━━ AVAILABLE RECORDS

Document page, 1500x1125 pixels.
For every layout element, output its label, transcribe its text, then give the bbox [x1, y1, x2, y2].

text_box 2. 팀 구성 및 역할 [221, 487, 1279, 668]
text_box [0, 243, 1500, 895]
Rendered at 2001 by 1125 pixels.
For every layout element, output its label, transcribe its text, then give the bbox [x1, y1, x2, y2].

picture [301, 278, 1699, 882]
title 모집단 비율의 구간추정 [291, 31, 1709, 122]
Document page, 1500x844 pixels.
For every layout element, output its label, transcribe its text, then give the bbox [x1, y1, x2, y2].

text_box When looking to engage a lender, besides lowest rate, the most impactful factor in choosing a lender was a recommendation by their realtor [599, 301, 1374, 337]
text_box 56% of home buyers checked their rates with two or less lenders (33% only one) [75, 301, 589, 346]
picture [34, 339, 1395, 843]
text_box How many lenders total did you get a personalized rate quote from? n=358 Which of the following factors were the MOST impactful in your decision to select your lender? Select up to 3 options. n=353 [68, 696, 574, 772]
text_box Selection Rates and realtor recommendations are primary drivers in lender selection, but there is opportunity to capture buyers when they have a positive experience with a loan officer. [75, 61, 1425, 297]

━━━━

**DIRECTIONS:** Using the records above, gather all lines where the string "page" is present.

**OUTPUT FOR THIS EXERCISE:**
Document page, 1500x1125 pixels.
Document page, 1500x844 pixels.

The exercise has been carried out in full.